Foreign Minister Sergei Lavrov will make yet another attempt to sell the Kremlin's idea of a new European security treaty at the Munich Security Conference, which kicks off Friday.

Officials in Moscow are putting on a brave face despite the fact that the proposed pact, a key part of President Dmitry Medvedev's foreign policy, has been more or less snubbed by NATO, the United States and the European Union.

"There is a host of countries that want to discuss the proposal with us, among them Spain and Italy," Foreign Ministry spokesman Igor Lyakin-Frolov told The Moscow Times on Thursday.

Lavrov will promote the treaty in a keynote speech Saturday, the spokesman said, adding that the conference would be "very useful" to discuss foreign policy with global leaders.

The conference, held since the early 1960s in the capital of the South German state of Bavaria, is best remembered in for then-President Vladimir Putin's famously hawkish "Munich speech" in 2007, which was followed by the worst post-Cold War phase of Moscow's relations with the West.

Last year, the same gathering became the turning point when, U.S. Vice President Joe Biden introduced the "reset button" as a symbol for the new administration's efforts to rebuild trust.

Yet analysts said Lavrov faces an uphill task because the West is unlikely to give up present security structures, which would be necessary to carry out Medvedev's pact.

NATO Secretary-General Fogh Anders Rasmussen said in December in Moscow that Medvedev's pact was not needed, because existing security structures were enough. EU leaders have said politely that the proposal should be discussed within the Organization for Security and Cooperation in Europe.

And last week U.S. Secretary of State Hillary Clinton said that while she shared the pact's main goals, negotiating new treaties would be too cumbersome.

Lavrov himself has expressed frustration about this, including last month when he characterized the treaty as a litmus test for Western honesty.

Foreign Ministry officials were adamant that Lavrov's speech would move things forward: "We hope that our Western partners will hurry up with an answer to the Russian initiative," a ministry source said, Kommersant reported Thursday.

Alexander Rahr, an expert with the German Council of Foreign Relations, said both sides were set for an impasse of polite diplomatic exchanges.

Russia knows that it will not get a definite answer, he said, because the West is not ready to back down but it does not want to antagonize Russia by saying no.

"This can go on for ever," he said by telephone from Berlin.

Lavrov will hold talks with German Foreign Minister Guido Westerwelle in Berlin before traveling to Munich, the Foreign Ministry said.

The Russian delegation also includes Deputy Prime Minister Sergei Ivanov, Foreign Ministry spokesman Lyakin-Frolov said. National Security Adviser James Jones will be the most senior Washington official to attend, U.S. media reported.

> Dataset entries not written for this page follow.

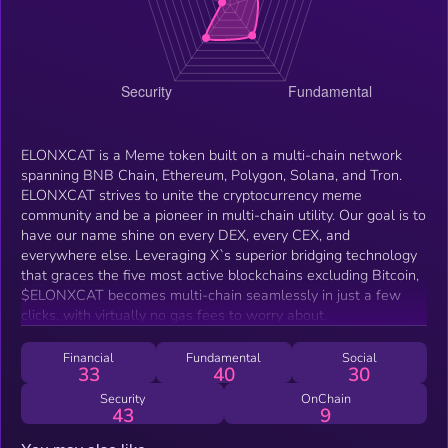
ELONXCAT is a Meme token built on a multi-chain network
spanning BNB Chain, Ethereum, Polygon, Solana, and Tron.
ELONXCAT strives to unite the cryptocurrency meme
community and be a pioneer in multi-chain utility. Our goal is to
have our name shine on every DEX, every CEX, and
everywhere else. Leveraging X`s superior bridging technology
that graces the five most active blockchains excluding Bitcoin,
$ELONXCAT becomes multi-chain seamlessly in just a few
clicks, with virtually no gas fees to worry about.
Financial
Fundamental
Social
33
40
30
Security
OnChain
43
9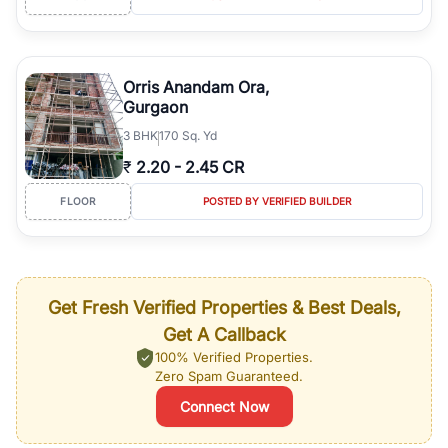
Orris Anandam Ora,
Gurgaon
3
BHK
170 Sq. Yd
₹
2.20
-
2.45 CR
FLOOR
POSTED BY VERIFIED BUILDER
Get Fresh Verified Properties & Best Deals,
Get A Callback
100% Verified Properties.
Zero Spam Guaranteed.
Connect Now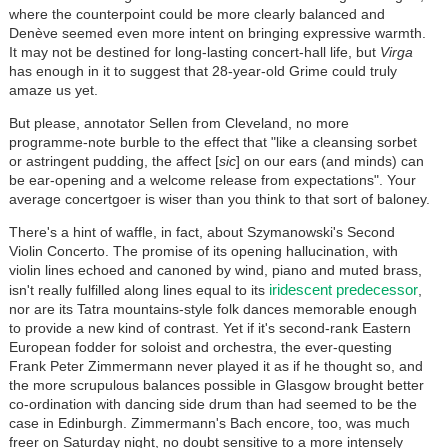
where the counterpoint could be more clearly balanced and
Denève seemed even more intent on bringing expressive warmth.
It may not be destined for long-lasting concert-hall life, but
Virga
has enough in it to suggest that 28-year-old Grime could truly
amaze us yet.
But please, annotator Sellen from Cleveland, no more
programme-note burble to the effect that "like a cleansing sorbet
or astringent pudding, the affect [
sic
] on our ears (and minds) can
be ear-opening and a welcome release from expectations". Your
average concertgoer is wiser than you think to that sort of baloney.
There's a hint of waffle, in fact, about Szymanowski's Second
Violin Concerto. The promise of its opening hallucination, with
violin lines echoed and canoned by wind, piano and muted brass,
iridescent predecessor
isn't really fulfilled along lines equal to its
,
nor are its Tatra mountains-style folk dances memorable enough
to provide a new kind of contrast. Yet if it's second-rank Eastern
European fodder for soloist and orchestra, the ever-questing
Frank Peter Zimmermann never played it as if he thought so, and
the more scrupulous balances possible in Glasgow brought better
co-ordination with dancing side drum than had seemed to be the
case in Edinburgh. Zimmermann's Bach encore, too, was much
freer on Saturday night, no doubt sensitive to a more intensely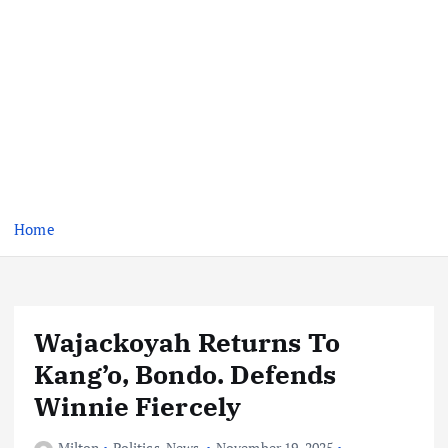
Home
Wajackoyah Returns To
Kang’o, Bondo. Defends
Winnie Fiercely
Milton
Politics
,
News
November 19, 2025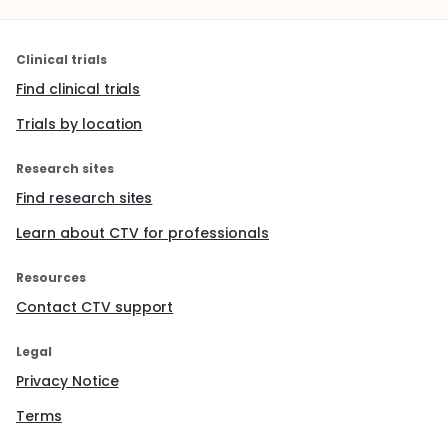
Clinical trials
Find clinical trials
Trials by location
Research sites
Find research sites
Learn about CTV for professionals
Resources
Contact CTV support
Legal
Privacy Notice
Terms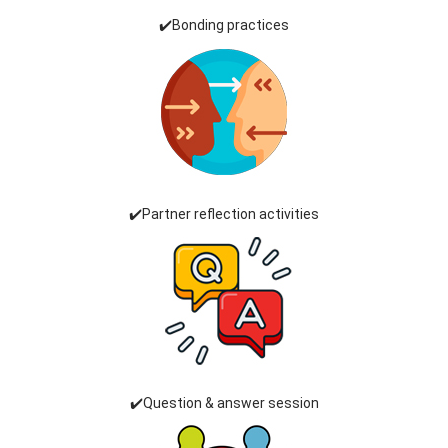
✔️Bonding practices
✔️Partner reflection activities
✔️Question & answer session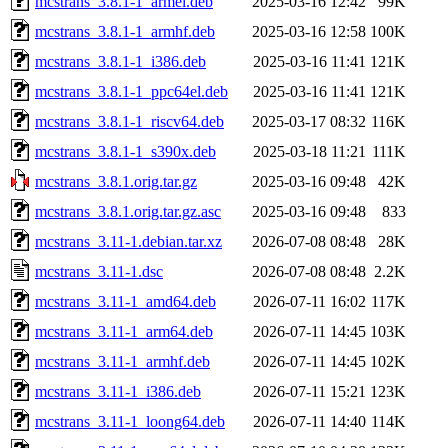
mcstrans_3.8.1-1_armel.deb
2025-03-16 12:42
99K
mcstrans_3.8.1-1_armhf.deb
2025-03-16 12:58
100K
mcstrans_3.8.1-1_i386.deb
2025-03-16 11:41
121K
mcstrans_3.8.1-1_ppc64el.deb
2025-03-16 11:41
121K
mcstrans_3.8.1-1_riscv64.deb
2025-03-17 08:32
116K
mcstrans_3.8.1-1_s390x.deb
2025-03-18 11:21
111K
mcstrans_3.8.1.orig.tar.gz
2025-03-16 09:48
42K
mcstrans_3.8.1.orig.tar.gz.asc
2025-03-16 09:48
833
mcstrans_3.11-1.debian.tar.xz
2026-07-08 08:48
28K
mcstrans_3.11-1.dsc
2026-07-08 08:48
2.2K
mcstrans_3.11-1_amd64.deb
2026-07-11 16:02
117K
mcstrans_3.11-1_arm64.deb
2026-07-11 14:45
103K
mcstrans_3.11-1_armhf.deb
2026-07-11 14:45
102K
mcstrans_3.11-1_i386.deb
2026-07-11 15:21
123K
mcstrans_3.11-1_loong64.deb
2026-07-11 14:40
114K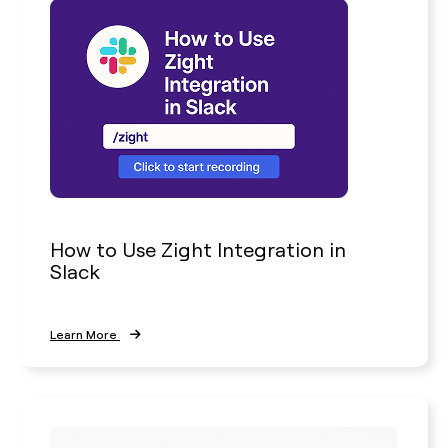
How to Use Zight Integration in
Slack
Learn More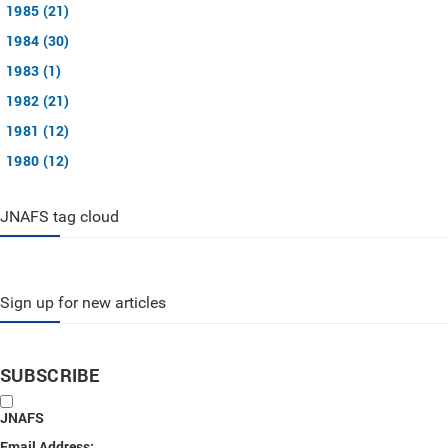
1985 (21)
1984 (30)
1983 (1)
1982 (21)
1981 (12)
1980 (12)
JNAFS tag cloud
Sign up for new articles
SUBSCRIBE
JNAFS
Email Address: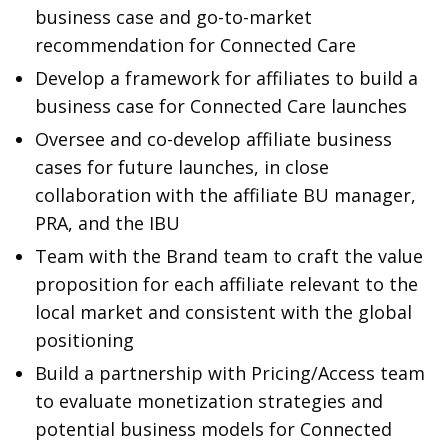
business case and go-to-market
recommendation for Connected Care
Develop a framework for affiliates to build a
business case for Connected Care launches
Oversee and co-develop affiliate business
cases for future launches, in close
collaboration with the affiliate BU manager,
PRA, and the IBU
Team with the Brand team to craft the value
proposition for each affiliate relevant to the
local market and consistent with the global
positioning
Build a partnership with Pricing/Access team
to evaluate monetization strategies and
potential business models for Connected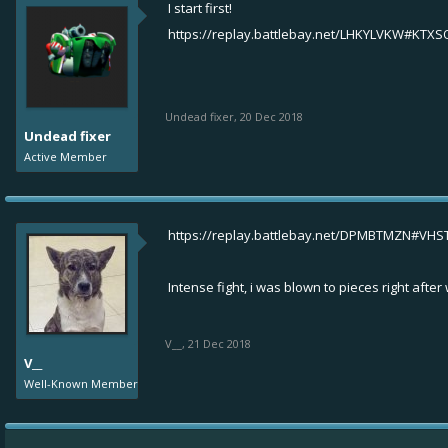
I start first!
https://replay.battlebay.net/LHKYLVKW#KTXS
Undead fixer
,
20 Dec 2018
Undead fixer
Active Member
https://replay.battlebay.net/DPMBTMZN#VH
Intense fight, i was blown to pieces right afte
V__
,
21 Dec 2018
V__
Well-Known Member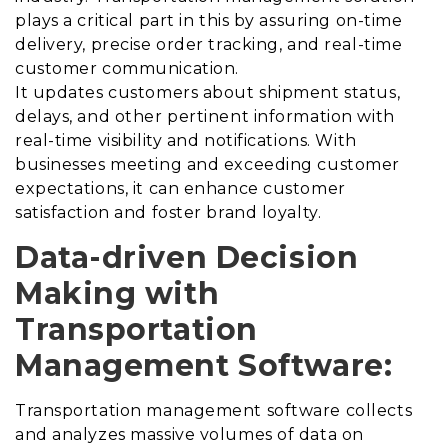
plays a critical part in this by assuring on-time
delivery, precise order tracking, and real-time
customer communication.
It updates customers about shipment status,
delays, and other pertinent information with
real-time visibility and notifications.
With
businesses meeting and exceeding customer
expectations, it can enhance customer
satisfaction and foster brand loyalty.
Data-driven Decision
Making with
Transportation
Management Software:
Transportation management software collects
and analyzes massive volumes of data on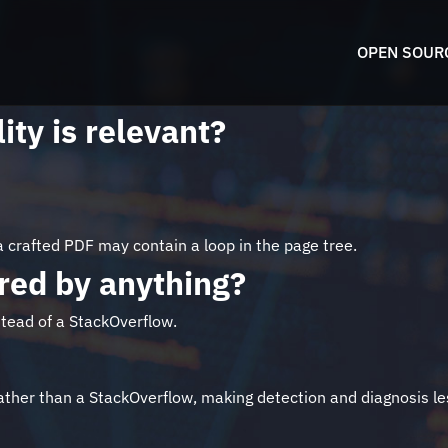
OPEN SOUR
ity is relevant?
 crafted PDF may contain a loop in the page tree.
pired by anything?
stead of a StackOverflow.
rather than a StackOverflow, making detection and diagnosis le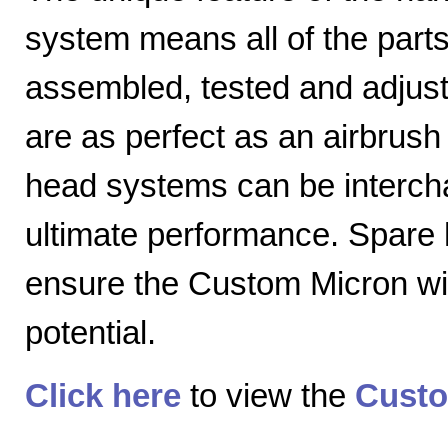
system means all of the parts
assembled, tested and adjuste
are as perfect as an airbrush 
head systems can be intercha
ultimate performance. Spare
ensure the Custom Micron will
potential.
Click here
to view the
Custo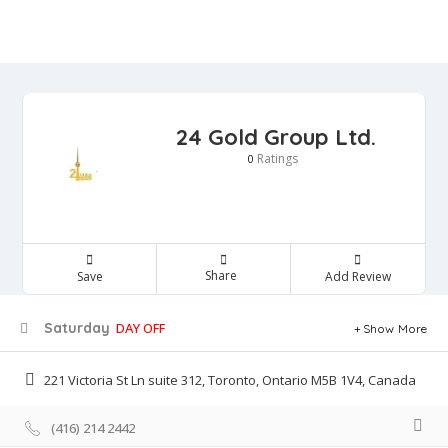
24 Gold Group Ltd.
Ratings
0
Share
Save
Add Review
Saturday
DAY OFF
Show More
221 Victoria St Ln suite 312, Toronto, Ontario M5B 1V4, Canada
(416) 214 2442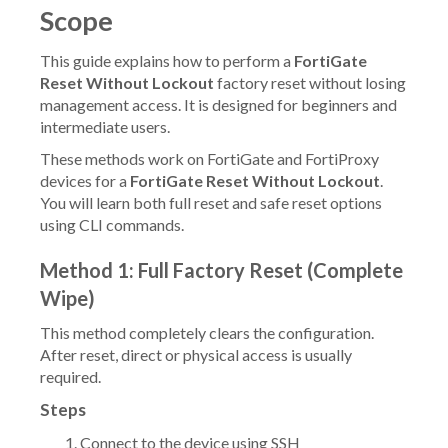
Scope
This guide explains how to perform a
FortiGate
Reset Without Lockout
factory reset without losing
management access. It is designed for beginners and
intermediate users.
These methods work on FortiGate and FortiProxy
devices for a
FortiGate Reset Without Lockout
.
You will learn both full reset and safe reset options
using CLI commands.
Method 1: Full Factory Reset (Complete
Wipe)
This method completely clears the configuration.
After reset, direct or physical access is usually
required.
Steps
Connect to the device using SSH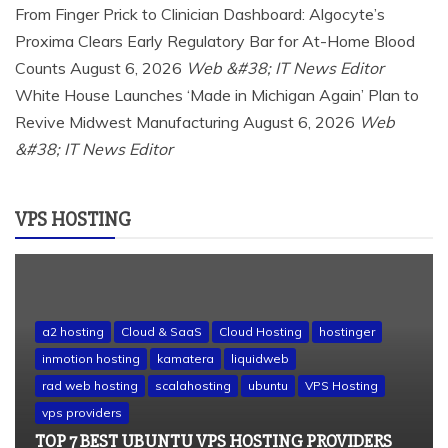
From Finger Prick to Clinician Dashboard: Algocyte’s
Proxima Clears Early Regulatory Bar for At-Home Blood
Counts
August 6, 2026
Web &#38; IT News Editor
White House Launches ‘Made in Michigan Again’ Plan to
Revive Midwest Manufacturing
August 6, 2026
Web
&#38; IT News Editor
VPS HOSTING
a2 hosting
Cloud & SaaS
Cloud Hosting
hostinger
inmotion hosting
kamatera
liquidweb
rad web hosting
scalahosting
ubuntu
VPS Hosting
vps providers
TOP 7 BEST UBUNTU VPS HOSTING PROVIDERS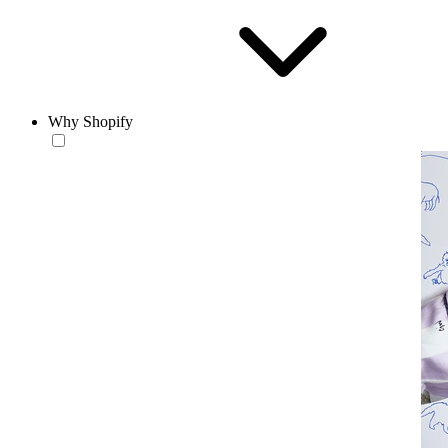
Why Shopify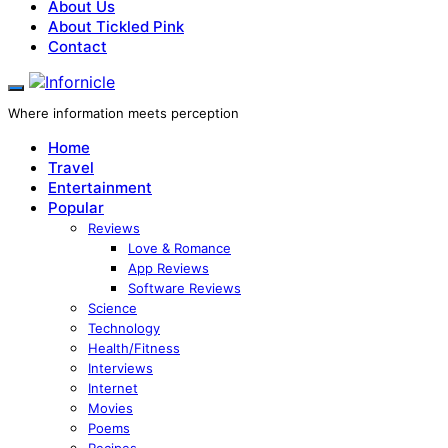
About Us
About Tickled Pink
Contact
Where information meets perception
Home
Travel
Entertainment
Popular
Reviews
Love & Romance
App Reviews
Software Reviews
Science
Technology
Health/Fitness
Interviews
Internet
Movies
Poems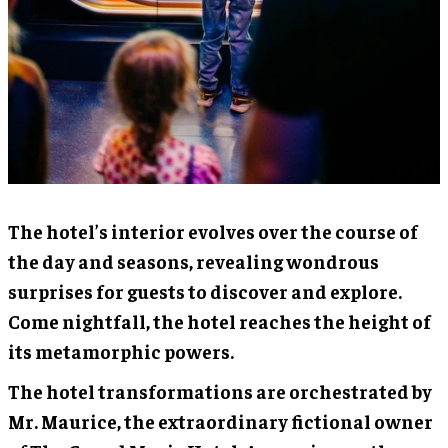
The hotel’s interior evolves over the course of
the day and seasons, revealing wondrous
surprises for guests to discover and explore.
Come nightfall, the hotel reaches the height of
its metamorphic powers.
The hotel transformations are orchestrated by
Mr. Maurice, the extraordinary fictional owner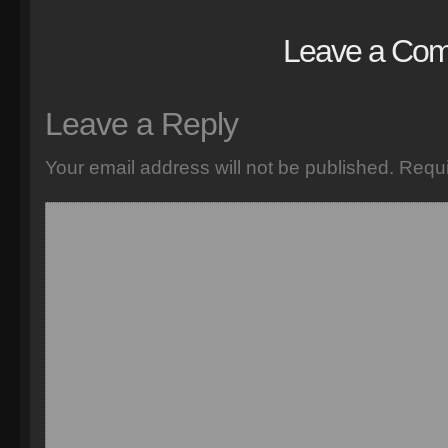
Leave a Co
Leave a Reply
Your email address will not be published.
Requi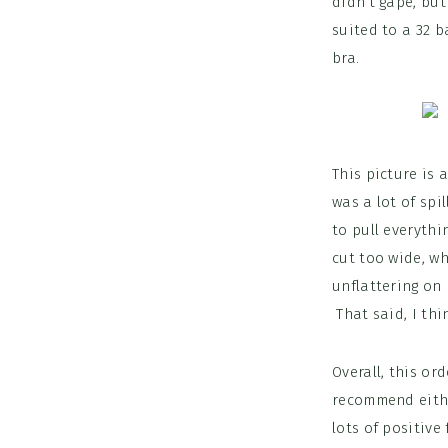
didn’t gape, but
suited to a 32 b
bra.
This picture is
was a lot of spi
to pull everythi
cut too wide, wh
unflattering on 
That said, I thi
Overall, this or
recommend either
lots of positive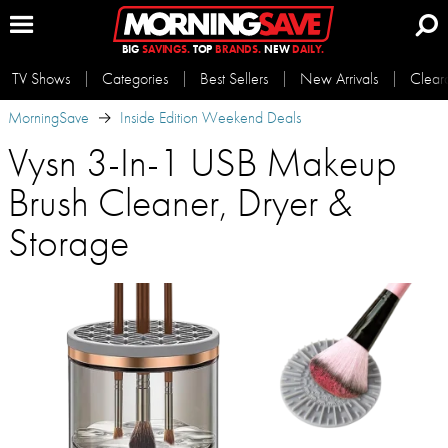
BIG
SAVINGS.
TOP
BRANDS.
NEW
DAILY.
TV Shows
Categories
Best Sellers
New Arrivals
Clear
MorningSave
Inside Edition Weekend Deals
Vysn 3-In-1 USB Makeup
Brush Cleaner, Dryer &
Storage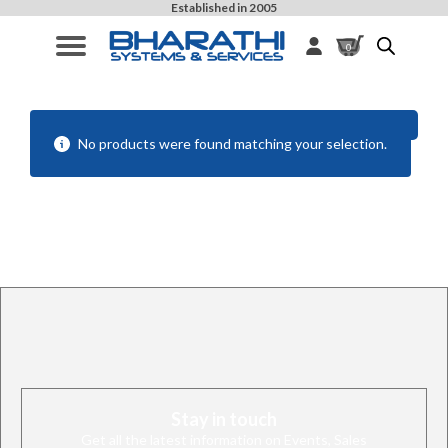
Established in 2005
0
Filters
No products were found matching your selection.
Stay in touch
Get all the latest information on Events, Sales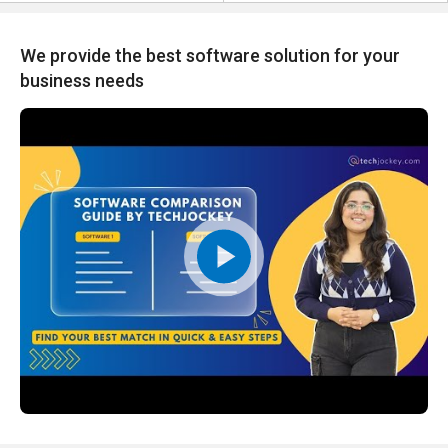
We provide the best software solution for your
business needs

The event will also give officials from Russia and Georgia a chance to rub shoulders because Tbilisi is sending a delegation headed by Foreign Minister Grigol Vashadze, the Georgian Foreign Ministry said on its web site.

Relations between Moscow and Tbilisi remain frozen since both countries fought a brief war over the rebel province of South Ossetia in the summer of 2008.

Lyakin-Frolov said he had not heard of any planned meetings with the Georgian delegation.